R74-5) Lui vient du pôle
            (D’après : « Déménagement et agencement de bureaux ». 
Pôles, chaises, enfants, solitude)

LES PÔLES

Lui vient du pôle. Il a traversé les grands froids, parcouru d’infinis territoires de glace, traînant derrière lui un amoncellement de chaises, de tables et de meubles de toutes sortes. Ce n’est pas dans le cours de son voyage qu’il a récolté tous ces meubles, les ajoutant l’un après l’autre à l’amoncellement grandissant : non, il les traîne tous depuis le départ, depuis le pôle qui l’a vu naître et qu’il n’a quitté que pour entreprendre ce long voyage. Dans le vent glacial, les mains gelées, il les a là-bas attachés ensemble tant bien que mal, et a entrepris de les traîner jusqu’ici, jusqu’à cette terre qui est peut-être celle qu’il cherche, peut-être seulement une des innombrables qu’il lui faut traverser. 

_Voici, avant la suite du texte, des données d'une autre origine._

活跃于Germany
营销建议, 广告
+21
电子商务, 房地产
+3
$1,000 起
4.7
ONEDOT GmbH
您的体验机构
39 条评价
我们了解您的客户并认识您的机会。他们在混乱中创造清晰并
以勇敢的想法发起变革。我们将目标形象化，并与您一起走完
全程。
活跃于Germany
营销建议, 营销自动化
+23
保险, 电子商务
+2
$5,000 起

Elle, ce sont des enfants qu’elle traîne. Elle ne sait plus d’où elle vient, si elle les avait avec elle au commencement de son errance où s’ils se sont agglutinés progressivement. Ils la suivent, s’accrochent sagement à la corde dont elle serre dans sa main une des extrémités, et ensemble ils avancent, sans but autre que celui de ne plus s’arrêter. 

Et les deux se croisent, lui traînant ses meubles, elle ses enfants. Ils s’aperçoivent de loin, vont l’un vers l’autre (c’est leur direction, ils n’ont pas à en changer) et s’arrêtent lorsqu’ils ne sont plus qu’à quelques pas de distance. Ils s’observent en silence, attendent. Les enfants ne bougent pas, patientent sans rien dire ; à la longue ils finissent par s’asseoir. 

L’homme et la femme, si jeunes tous deux qu’ils semblent à peine sortis de l’enfance, restent immobiles un temps infini. Peut-être cherchent-ils dans l’air de quoi les renseigner, ou se remémorent-ils tout le chemin parcouru pour arriver jusqu’à ce point déterminant de leur voyage. Ils ne laissent rien paraître, leur visage, leur attitude n’expriment rien. Ils savent déjà ce que les autres ne devinent pas encore — ce qu’eux-mêmes ne savent encore que séparément, prisonniers qu’ils sont (mais pour peu de temps désormais) de leur immense solitude.